The Next Shift | Gabriel Winant

Summary of: The Next Shift: The Fall of Industry and the Rise of Health Care in Rust Belt America
By: Gabriel Winant


In this summary of ‘The Next Shift: The Fall of Industry and the Rise of Health Care in Rust Belt America’ by Gabriel Winant, we explore the transformation of the US labor market from heavy industry to the rapidly growing care sector. Learn about the decline of Pittsburgh’s steel industry, the rise of health care, and the racial and gender divides inherent in these shifting economic landscapes. As the care sector continues to grow, the author looks at issues such as low wages, job shedding, and government intervention faced by an industry with limited options to increase productivity.

The Trilemma of the Care Industry

The care sector in the US faces a trilemma as firms that provide mass employment operate at low margins, while those that don’t rake in huge profits. Despite this, the care sector provides one in every seven jobs in the US, and some firms are trying to shirk responsibility through subcontracting work and misclassifying workers. Care workers are responsible for everyone, yet no one is accountable for their well-being. To resolve this trilemma, the sector must choose from increasing wages and shedding jobs, keeping wages as low as possible to maintain employment, or relying on government intervention.

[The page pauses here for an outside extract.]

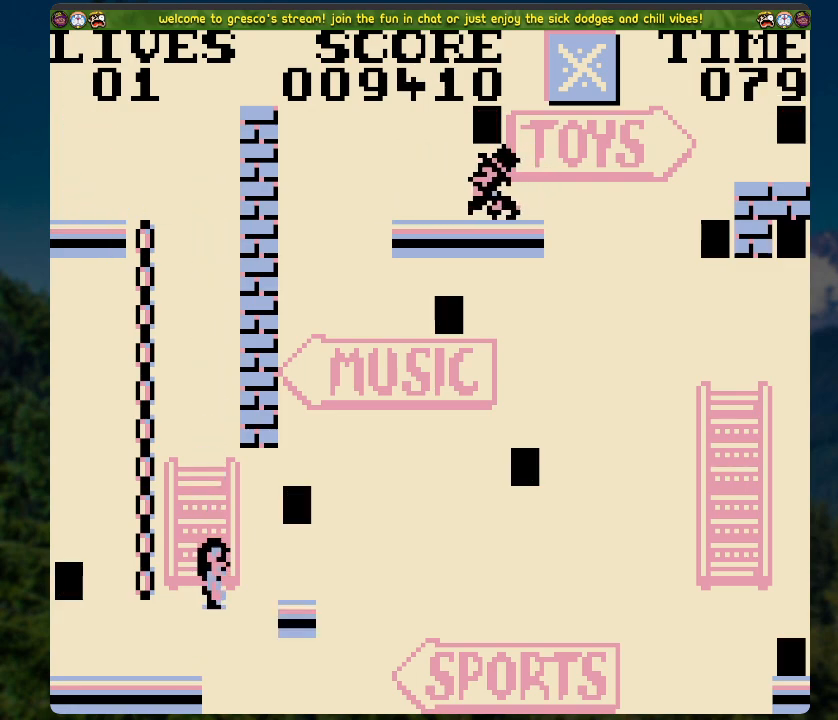
{"buttons": [], "left_stick": "center", "right_stick": "center", "events": [[50, "DPAD_RIGHT", "up"], [100, "A", "up"]]}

Pittsburgh’s Industrial Past

Pittsburgh was once a major industrial city with a workforce dominated by blue-collar workers. Black men were predominantly unskilled laborers, while white women held clerical roles. The city’s economy relied heavily on the steel industry, which also determined its demographics and social hierarchy. The decline of steel in the 1970s led to a significant impact on the city, exacerbating the divide between union and non-union workers and driving them into the healthcare industry.

The Steel Industry’s Costly Mistakes

In the late 1940s, America’s steel industry received government support to increase capacity. However, instead of investing in more advanced technologies, they built larger plants. When demand for steel decreased after the Korean War, they were left with outdated plants. Unionized workers’ significant wage increase didn’t help as policy makers feared rising steel industry costs would increase inflation. Policy makers unsuccessfully tried to nationalize the steel industry as the conflict between them escalated in parallel with the economic downturn. The steel industry raised its prices during a severe recession in 1957 and failed to invest in improved technology, leading to reduced workforce size and a divide between managers and workers.

Women in Working-Class Families

After the Second World War, working-class families in Pittsburgh enjoyed a high living standard due to the economic security provided by jobs in the steel industry. Men were the sole breadwinners while women bore the responsibility of running the home and raising future generations. Despite the seemingly high standard of living, interruptions in work left families struggling to meet the “modest but adequate” standard of living. Women often lived in multi-generational family units and worked around their husbands’ shifts, waking early to take care of the household and children throughout the day. They also determined how to stretch their husbands’ wages as far as possible through frugality and ingenuity. In times of shortage, working-class women faced the pressure of maintaining their family’s appearance of affluence while hiding their struggles from others. The community believed that failure to provide for one’s family was humiliating, so women worked to maintain this image while replicating their parent’s lives for their children.